** BEGIN **
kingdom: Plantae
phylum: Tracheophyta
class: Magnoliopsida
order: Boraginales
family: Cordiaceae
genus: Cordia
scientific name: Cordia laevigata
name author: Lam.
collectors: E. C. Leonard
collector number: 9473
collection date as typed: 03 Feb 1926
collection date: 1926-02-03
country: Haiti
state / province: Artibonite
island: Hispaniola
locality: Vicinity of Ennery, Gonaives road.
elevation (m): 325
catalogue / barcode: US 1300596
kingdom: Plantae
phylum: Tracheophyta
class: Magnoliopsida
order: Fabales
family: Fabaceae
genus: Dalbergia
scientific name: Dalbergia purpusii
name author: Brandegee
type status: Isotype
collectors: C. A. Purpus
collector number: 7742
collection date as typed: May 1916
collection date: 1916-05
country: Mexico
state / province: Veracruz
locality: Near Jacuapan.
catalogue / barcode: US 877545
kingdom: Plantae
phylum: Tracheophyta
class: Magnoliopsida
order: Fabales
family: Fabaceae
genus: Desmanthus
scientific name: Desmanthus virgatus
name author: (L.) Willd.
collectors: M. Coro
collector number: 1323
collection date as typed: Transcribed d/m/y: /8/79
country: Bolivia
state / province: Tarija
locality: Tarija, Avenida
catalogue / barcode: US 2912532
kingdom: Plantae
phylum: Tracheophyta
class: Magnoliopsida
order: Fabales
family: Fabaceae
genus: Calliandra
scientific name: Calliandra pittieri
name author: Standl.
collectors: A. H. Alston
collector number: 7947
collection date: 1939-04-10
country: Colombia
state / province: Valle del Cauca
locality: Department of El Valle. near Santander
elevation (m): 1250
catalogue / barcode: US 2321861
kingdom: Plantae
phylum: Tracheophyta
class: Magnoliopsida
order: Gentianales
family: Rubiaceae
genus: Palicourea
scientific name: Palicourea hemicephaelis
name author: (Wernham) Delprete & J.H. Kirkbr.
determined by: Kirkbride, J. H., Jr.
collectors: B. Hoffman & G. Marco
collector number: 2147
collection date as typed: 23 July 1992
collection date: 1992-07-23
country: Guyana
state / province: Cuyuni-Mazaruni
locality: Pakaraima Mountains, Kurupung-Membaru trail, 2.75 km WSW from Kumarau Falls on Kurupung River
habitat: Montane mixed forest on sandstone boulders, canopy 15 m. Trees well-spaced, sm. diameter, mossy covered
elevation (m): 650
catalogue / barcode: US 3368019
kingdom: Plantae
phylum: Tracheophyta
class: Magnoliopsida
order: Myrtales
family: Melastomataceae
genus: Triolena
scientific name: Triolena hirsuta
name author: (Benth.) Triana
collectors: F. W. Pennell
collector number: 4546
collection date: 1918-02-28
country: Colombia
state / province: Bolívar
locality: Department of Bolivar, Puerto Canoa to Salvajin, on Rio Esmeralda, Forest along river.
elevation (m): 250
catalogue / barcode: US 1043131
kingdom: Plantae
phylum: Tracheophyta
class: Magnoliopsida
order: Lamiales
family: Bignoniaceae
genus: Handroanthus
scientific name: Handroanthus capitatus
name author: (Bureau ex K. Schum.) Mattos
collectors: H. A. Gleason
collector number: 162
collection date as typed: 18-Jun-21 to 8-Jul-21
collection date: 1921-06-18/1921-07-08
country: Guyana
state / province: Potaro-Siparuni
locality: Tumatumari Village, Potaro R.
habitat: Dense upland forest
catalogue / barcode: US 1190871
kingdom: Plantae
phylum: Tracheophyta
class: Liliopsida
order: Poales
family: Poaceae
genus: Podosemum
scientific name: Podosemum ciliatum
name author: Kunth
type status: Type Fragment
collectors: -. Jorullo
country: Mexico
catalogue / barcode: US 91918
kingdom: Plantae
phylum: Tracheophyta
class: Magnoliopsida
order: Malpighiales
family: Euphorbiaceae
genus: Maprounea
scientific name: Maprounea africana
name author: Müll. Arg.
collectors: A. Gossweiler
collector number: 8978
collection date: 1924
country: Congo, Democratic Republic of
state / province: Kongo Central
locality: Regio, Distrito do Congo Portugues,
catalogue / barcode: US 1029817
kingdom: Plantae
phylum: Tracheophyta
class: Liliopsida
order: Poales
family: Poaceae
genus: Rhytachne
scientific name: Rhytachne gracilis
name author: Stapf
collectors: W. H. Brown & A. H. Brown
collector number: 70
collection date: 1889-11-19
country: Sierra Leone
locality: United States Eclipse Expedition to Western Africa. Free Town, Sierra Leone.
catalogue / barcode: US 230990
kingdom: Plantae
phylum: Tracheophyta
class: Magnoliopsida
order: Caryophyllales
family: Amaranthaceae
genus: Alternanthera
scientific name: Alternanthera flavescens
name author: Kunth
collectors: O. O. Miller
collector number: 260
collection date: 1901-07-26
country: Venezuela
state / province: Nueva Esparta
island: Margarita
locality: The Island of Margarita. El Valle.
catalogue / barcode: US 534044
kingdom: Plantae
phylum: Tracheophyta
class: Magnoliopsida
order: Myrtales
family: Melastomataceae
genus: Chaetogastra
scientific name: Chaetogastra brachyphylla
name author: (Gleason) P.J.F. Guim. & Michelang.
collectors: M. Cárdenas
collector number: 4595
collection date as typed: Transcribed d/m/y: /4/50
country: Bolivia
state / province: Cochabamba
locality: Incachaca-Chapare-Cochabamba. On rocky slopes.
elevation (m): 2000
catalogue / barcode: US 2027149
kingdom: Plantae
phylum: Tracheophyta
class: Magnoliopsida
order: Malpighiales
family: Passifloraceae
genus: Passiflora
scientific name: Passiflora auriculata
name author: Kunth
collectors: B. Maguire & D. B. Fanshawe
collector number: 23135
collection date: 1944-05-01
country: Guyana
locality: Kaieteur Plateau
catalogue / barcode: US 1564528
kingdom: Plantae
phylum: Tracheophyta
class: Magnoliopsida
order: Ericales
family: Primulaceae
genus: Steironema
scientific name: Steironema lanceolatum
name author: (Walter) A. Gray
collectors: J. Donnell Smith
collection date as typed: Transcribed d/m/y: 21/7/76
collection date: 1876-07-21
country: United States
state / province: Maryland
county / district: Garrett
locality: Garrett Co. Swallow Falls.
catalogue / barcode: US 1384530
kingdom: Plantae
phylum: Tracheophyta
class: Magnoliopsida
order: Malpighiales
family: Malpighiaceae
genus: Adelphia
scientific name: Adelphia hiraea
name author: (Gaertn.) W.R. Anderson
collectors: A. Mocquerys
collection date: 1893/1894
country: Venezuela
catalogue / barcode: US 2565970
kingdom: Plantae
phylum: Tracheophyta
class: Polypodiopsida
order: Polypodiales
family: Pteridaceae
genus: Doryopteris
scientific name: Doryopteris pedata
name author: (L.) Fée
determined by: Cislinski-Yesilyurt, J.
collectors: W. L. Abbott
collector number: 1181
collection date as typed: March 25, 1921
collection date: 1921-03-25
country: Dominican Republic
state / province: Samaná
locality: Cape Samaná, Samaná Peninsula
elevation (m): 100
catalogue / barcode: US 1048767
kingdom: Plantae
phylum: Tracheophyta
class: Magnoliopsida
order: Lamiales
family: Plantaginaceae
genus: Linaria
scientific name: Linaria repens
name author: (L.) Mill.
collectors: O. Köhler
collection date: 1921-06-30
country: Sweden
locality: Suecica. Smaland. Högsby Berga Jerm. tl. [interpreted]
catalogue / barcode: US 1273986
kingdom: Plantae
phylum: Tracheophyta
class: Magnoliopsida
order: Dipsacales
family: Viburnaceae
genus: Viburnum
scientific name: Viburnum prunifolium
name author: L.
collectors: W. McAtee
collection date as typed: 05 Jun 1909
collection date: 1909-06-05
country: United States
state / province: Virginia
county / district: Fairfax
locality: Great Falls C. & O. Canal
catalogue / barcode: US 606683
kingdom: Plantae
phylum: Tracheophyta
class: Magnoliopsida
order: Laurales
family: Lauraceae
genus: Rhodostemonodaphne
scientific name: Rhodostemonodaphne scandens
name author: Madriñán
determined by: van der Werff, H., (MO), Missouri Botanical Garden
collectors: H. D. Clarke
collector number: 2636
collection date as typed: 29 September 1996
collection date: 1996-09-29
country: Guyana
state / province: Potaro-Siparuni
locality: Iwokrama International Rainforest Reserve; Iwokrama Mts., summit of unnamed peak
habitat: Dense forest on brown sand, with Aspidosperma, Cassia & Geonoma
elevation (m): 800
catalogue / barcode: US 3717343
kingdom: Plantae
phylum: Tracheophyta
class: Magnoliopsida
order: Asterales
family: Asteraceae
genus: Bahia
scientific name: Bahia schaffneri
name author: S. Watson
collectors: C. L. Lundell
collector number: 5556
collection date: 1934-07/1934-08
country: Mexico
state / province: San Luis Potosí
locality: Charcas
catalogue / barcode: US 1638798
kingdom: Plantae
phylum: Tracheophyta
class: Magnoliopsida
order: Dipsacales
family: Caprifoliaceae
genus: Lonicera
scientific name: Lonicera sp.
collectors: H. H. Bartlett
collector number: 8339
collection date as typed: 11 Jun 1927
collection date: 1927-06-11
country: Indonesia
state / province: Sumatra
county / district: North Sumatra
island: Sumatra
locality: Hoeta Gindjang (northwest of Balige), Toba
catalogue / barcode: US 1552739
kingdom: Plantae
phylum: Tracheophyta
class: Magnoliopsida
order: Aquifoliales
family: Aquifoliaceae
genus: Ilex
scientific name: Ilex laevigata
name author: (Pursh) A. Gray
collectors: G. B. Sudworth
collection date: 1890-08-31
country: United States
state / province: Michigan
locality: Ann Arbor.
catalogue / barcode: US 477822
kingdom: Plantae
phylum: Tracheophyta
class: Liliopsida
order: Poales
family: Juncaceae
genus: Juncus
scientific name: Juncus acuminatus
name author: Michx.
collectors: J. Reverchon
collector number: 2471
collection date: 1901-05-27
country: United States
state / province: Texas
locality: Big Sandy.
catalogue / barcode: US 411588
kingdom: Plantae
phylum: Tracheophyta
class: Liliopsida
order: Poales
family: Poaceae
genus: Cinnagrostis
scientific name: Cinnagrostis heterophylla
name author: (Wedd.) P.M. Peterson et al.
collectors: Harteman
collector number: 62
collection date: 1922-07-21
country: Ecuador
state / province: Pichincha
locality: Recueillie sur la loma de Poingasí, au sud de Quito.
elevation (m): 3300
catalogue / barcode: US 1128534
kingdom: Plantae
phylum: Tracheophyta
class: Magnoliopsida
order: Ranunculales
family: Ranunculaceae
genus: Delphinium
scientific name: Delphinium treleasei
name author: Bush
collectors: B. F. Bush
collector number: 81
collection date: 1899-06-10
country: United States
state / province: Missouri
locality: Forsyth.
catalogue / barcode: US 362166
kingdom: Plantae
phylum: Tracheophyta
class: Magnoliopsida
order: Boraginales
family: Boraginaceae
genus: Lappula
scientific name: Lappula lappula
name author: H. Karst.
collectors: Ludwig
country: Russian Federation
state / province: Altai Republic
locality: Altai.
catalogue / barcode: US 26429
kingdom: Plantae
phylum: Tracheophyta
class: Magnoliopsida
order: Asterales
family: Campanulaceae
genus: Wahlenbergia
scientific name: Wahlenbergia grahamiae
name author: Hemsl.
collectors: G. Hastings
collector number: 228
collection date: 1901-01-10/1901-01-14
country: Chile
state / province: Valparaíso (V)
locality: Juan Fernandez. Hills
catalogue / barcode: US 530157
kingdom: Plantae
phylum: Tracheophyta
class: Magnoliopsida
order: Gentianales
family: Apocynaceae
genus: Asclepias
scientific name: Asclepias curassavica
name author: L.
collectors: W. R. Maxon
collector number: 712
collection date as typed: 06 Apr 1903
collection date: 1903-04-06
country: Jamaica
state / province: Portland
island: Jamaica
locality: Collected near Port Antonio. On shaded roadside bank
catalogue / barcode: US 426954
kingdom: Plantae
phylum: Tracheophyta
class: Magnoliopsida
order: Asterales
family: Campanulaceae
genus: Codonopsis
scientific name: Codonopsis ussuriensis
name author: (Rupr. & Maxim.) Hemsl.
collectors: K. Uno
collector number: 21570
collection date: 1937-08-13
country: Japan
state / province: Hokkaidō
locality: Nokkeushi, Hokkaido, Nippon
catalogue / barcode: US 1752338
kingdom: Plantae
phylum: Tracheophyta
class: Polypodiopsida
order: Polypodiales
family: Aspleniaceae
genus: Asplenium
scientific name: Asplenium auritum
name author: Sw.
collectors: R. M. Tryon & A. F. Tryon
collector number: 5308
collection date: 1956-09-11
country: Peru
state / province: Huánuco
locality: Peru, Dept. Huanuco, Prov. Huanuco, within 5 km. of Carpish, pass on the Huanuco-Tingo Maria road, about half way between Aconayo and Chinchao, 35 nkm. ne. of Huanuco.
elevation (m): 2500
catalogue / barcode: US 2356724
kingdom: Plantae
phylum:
** END **
WRITTEN INSTRUCTION: Please give the listing lines again from the line holding "locality: Cape Samaná, Samaná Peninsula" through the line holding "order: Laurales", inclusive, switching "catalogue" to "catalog" and leaving everything else unchanged.

EXERCISE OUTPUT:
locality: Cape Samaná, Samaná Peninsula
elevation (m): 100
catalog / barcode: US 1048767
kingdom: Plantae
phylum: Tracheophyta
class: Magnoliopsida
order: Lamiales
family: Plantaginaceae
genus: Linaria
scientific name: Linaria repens
name author: (L.) Mill.
collectors: O. Köhler
collection date: 1921-06-30
country: Sweden
locality: Suecica. Smaland. Högsby Berga Jerm. tl. [interpreted]
catalog / barcode: US 1273986
kingdom: Plantae
phylum: Tracheophyta
class: Magnoliopsida
order: Dipsacales
family: Viburnaceae
genus: Viburnum
scientific name: Viburnum prunifolium
name author: L.
collectors: W. McAtee
collection date as typed: 05 Jun 1909
collection date: 1909-06-05
country: United States
state / province: Virginia
county / district: Fairfax
locality: Great Falls C. & O. Canal
catalog / barcode: US 606683
kingdom: Plantae
phylum: Tracheophyta
class: Magnoliopsida
order: Laurales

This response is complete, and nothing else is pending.